(INFORMATION SUPPLIED Opens)

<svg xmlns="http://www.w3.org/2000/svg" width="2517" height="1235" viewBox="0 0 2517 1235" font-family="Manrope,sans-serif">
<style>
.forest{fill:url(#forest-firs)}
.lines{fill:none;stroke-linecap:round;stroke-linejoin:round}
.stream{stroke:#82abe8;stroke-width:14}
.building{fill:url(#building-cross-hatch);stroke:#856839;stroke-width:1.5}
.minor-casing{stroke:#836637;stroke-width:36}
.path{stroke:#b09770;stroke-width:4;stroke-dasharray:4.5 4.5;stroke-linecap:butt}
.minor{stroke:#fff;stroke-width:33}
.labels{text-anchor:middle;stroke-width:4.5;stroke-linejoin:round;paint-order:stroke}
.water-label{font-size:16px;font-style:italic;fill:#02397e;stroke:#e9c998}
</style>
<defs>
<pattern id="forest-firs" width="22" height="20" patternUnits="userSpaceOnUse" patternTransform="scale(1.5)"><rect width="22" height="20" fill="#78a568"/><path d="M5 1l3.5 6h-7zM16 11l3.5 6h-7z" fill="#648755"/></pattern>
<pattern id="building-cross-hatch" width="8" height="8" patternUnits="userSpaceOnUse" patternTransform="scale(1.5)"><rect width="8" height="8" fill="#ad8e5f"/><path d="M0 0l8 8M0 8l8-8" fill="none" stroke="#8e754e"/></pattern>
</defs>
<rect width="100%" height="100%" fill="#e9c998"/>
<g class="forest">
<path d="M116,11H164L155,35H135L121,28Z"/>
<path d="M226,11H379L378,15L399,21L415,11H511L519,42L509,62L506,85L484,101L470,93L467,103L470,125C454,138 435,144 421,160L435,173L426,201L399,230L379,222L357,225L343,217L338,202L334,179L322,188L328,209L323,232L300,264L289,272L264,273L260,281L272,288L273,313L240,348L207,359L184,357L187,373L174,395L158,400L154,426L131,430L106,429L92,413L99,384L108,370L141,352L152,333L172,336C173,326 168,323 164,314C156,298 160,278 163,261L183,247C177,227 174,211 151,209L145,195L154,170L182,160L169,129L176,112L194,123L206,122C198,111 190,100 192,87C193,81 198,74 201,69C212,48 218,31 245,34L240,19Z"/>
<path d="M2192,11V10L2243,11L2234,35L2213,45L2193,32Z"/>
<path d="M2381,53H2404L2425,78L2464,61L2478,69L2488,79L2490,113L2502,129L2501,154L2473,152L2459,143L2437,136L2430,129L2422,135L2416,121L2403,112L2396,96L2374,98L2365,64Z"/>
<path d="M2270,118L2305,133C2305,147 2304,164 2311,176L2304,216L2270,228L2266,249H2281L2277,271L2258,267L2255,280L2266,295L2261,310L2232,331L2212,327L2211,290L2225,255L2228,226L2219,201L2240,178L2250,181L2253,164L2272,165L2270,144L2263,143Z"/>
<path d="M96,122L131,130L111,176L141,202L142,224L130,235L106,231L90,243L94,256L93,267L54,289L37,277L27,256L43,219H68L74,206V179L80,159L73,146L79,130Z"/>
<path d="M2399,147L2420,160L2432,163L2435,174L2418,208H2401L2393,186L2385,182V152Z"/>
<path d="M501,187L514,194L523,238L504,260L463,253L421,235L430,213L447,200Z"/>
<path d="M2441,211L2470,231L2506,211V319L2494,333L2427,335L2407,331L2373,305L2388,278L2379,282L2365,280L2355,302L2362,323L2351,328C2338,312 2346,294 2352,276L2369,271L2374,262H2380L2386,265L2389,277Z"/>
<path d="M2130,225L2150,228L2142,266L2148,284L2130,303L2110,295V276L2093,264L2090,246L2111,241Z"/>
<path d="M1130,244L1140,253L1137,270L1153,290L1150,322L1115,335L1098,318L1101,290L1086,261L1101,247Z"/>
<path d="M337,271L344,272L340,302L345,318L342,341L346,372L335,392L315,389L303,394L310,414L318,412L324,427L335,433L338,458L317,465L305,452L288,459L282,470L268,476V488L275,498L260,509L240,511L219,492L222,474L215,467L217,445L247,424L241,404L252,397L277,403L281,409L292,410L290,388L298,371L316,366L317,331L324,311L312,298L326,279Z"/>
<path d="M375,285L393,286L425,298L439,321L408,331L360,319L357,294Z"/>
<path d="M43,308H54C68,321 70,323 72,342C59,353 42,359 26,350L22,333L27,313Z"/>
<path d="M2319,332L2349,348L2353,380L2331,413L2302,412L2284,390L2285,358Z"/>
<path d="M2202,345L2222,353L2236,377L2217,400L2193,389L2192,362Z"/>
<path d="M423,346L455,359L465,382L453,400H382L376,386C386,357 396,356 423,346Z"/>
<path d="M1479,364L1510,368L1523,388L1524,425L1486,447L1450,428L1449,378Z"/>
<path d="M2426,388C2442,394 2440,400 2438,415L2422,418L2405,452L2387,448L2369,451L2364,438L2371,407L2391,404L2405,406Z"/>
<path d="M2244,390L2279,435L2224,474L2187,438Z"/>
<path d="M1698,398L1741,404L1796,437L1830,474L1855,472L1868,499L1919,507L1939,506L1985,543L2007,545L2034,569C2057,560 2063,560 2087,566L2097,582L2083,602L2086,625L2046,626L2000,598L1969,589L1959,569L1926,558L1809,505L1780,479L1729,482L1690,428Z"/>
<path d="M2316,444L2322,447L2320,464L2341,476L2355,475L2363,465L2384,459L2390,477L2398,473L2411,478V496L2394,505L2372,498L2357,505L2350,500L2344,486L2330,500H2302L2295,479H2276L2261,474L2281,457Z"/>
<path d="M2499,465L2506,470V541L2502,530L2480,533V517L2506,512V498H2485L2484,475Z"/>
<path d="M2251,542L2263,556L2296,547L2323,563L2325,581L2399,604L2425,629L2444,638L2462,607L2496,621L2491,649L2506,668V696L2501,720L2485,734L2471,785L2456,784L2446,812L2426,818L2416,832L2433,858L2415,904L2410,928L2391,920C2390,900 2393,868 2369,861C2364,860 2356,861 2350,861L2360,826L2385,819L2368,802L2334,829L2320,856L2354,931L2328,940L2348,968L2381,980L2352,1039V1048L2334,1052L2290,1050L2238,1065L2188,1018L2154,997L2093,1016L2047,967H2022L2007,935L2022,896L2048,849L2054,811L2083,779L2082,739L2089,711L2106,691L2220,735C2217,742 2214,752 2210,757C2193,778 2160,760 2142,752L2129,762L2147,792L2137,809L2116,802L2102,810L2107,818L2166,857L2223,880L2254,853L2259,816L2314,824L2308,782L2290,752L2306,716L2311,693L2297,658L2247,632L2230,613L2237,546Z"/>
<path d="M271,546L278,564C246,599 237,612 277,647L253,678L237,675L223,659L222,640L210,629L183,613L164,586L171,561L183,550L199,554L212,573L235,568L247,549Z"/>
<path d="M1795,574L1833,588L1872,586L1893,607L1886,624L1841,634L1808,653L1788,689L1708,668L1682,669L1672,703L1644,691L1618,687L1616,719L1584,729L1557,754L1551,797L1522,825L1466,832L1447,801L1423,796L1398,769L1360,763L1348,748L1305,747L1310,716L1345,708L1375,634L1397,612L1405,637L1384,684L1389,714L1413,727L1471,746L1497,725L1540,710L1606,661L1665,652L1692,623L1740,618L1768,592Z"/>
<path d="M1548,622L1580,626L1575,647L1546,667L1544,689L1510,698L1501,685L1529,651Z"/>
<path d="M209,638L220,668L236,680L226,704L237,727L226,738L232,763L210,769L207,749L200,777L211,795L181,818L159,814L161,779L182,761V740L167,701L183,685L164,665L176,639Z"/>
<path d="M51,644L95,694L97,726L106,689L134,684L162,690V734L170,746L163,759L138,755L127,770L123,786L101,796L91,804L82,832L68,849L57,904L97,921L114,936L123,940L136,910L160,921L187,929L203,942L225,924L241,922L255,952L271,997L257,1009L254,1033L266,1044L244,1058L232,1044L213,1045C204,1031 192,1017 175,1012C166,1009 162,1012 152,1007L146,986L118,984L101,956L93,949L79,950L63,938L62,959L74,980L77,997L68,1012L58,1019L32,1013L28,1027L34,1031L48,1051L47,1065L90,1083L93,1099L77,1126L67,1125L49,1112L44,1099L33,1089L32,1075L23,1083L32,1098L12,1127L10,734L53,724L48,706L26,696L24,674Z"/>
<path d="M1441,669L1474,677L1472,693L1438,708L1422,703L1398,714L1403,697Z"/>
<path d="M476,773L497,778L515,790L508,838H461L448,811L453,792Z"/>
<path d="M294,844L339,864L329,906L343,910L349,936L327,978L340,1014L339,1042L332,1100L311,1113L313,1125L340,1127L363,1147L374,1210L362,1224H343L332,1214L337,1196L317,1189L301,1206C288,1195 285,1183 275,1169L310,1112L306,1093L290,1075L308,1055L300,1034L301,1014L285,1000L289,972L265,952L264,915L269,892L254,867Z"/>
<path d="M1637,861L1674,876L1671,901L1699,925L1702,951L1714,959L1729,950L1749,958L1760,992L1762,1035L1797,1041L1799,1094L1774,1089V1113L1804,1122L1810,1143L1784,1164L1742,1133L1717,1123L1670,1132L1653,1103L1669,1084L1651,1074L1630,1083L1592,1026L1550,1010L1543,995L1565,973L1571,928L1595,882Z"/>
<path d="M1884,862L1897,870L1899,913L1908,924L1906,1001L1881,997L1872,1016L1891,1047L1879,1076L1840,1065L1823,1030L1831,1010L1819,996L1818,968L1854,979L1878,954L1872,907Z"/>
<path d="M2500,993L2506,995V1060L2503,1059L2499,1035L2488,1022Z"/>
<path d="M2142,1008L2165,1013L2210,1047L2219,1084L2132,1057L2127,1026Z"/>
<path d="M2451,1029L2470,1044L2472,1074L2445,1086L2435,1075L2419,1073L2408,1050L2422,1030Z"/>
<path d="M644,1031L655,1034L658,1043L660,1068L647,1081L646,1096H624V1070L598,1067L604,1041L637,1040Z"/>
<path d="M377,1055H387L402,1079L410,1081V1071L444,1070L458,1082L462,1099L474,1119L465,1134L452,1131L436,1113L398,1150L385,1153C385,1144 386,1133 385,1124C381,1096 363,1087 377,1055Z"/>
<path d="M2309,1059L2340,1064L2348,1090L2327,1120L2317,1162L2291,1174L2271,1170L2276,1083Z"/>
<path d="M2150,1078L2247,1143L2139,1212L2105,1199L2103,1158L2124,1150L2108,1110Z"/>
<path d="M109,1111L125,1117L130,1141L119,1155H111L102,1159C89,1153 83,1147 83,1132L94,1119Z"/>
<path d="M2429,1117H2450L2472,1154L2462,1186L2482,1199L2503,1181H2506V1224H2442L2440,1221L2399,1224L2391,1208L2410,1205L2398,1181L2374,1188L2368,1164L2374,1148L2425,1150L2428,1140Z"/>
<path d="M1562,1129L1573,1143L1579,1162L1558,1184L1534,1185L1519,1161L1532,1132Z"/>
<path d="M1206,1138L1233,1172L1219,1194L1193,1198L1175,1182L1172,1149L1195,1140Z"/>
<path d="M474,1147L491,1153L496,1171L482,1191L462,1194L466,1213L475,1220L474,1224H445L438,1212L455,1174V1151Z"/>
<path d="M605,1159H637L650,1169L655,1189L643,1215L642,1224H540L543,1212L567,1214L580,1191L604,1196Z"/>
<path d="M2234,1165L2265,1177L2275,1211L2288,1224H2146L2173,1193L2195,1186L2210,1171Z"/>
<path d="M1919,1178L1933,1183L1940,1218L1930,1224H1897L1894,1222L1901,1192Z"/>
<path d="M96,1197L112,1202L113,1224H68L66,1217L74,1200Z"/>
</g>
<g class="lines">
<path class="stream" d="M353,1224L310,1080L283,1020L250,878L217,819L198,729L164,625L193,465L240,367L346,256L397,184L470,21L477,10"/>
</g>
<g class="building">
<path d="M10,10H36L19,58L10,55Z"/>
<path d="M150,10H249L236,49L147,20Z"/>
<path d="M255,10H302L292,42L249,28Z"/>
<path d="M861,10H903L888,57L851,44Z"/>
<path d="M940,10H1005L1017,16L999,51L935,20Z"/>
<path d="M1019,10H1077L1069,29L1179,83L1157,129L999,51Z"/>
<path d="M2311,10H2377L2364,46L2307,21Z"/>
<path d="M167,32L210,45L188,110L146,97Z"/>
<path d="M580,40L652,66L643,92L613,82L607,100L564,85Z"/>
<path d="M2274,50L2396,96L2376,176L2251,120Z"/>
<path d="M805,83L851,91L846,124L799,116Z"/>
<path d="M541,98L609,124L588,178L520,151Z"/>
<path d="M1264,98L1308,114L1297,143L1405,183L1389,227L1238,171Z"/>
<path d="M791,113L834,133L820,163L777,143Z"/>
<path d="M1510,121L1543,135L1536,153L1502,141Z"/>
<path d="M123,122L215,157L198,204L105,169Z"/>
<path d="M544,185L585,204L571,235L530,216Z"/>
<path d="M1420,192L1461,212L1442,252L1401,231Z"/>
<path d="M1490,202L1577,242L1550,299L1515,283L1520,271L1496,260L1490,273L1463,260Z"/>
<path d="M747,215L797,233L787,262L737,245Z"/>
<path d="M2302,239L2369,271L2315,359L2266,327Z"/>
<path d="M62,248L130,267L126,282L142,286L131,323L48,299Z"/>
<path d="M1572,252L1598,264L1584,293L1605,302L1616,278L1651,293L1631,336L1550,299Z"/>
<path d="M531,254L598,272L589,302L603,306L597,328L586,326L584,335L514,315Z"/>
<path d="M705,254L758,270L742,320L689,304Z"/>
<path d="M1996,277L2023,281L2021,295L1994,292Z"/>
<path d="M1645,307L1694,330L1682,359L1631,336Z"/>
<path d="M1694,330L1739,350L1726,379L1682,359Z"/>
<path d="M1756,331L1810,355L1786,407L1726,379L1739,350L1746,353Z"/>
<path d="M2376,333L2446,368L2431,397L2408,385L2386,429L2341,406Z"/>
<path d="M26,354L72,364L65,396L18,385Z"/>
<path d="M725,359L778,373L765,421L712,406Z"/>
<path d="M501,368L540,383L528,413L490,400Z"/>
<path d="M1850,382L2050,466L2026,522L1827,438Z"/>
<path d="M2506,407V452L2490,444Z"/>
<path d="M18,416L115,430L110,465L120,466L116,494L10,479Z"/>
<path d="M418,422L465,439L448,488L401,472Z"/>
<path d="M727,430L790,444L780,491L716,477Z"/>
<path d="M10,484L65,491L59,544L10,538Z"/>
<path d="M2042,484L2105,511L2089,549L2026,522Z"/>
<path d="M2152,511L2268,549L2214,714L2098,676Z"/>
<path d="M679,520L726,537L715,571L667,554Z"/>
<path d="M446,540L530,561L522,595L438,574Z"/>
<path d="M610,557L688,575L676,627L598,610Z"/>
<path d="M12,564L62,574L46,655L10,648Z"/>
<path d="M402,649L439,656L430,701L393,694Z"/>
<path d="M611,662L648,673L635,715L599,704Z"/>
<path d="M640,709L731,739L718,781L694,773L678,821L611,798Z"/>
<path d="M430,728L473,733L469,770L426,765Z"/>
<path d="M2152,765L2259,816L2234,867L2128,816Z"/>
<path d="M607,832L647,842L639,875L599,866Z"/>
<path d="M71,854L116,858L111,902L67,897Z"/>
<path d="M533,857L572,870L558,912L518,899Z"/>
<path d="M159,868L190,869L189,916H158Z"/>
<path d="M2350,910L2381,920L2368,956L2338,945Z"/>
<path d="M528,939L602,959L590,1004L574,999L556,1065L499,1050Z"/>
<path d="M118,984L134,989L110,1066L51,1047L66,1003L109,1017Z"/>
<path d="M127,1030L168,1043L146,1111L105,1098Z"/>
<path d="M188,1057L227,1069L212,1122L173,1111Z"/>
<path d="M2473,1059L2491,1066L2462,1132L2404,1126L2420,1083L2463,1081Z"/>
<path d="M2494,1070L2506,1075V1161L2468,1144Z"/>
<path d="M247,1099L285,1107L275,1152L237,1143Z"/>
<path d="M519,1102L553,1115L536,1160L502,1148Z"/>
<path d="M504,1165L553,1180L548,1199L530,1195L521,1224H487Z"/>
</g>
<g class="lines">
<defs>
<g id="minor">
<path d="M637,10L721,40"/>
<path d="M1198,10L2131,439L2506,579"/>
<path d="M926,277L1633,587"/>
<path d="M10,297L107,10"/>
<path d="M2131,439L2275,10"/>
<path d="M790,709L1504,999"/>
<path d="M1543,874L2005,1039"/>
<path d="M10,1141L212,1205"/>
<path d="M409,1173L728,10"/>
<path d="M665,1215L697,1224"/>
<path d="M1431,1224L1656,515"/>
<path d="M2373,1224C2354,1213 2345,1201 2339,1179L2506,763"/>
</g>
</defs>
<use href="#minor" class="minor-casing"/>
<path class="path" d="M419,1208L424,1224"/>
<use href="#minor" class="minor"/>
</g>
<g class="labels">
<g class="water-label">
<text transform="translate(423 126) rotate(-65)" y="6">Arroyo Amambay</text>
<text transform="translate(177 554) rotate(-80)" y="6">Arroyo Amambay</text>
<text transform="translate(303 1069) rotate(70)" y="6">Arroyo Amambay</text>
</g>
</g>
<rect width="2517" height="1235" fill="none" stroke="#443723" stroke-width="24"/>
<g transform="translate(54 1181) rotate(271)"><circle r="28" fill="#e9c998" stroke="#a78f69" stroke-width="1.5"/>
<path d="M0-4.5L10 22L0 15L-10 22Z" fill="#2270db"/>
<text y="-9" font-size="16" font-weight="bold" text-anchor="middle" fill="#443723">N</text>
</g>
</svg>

(INFORMATION SUPPLIED Closes)

__WORK TASK__. What lines in the material include the string "linecap"? Pull each one out.

__RESULT__.
.lines{fill:none;stroke-linecap:round;stroke-linejoin:round}
.path{stroke:#b09770;stroke-width:4;stroke-dasharray:4.5 4.5;stroke-linecap:butt}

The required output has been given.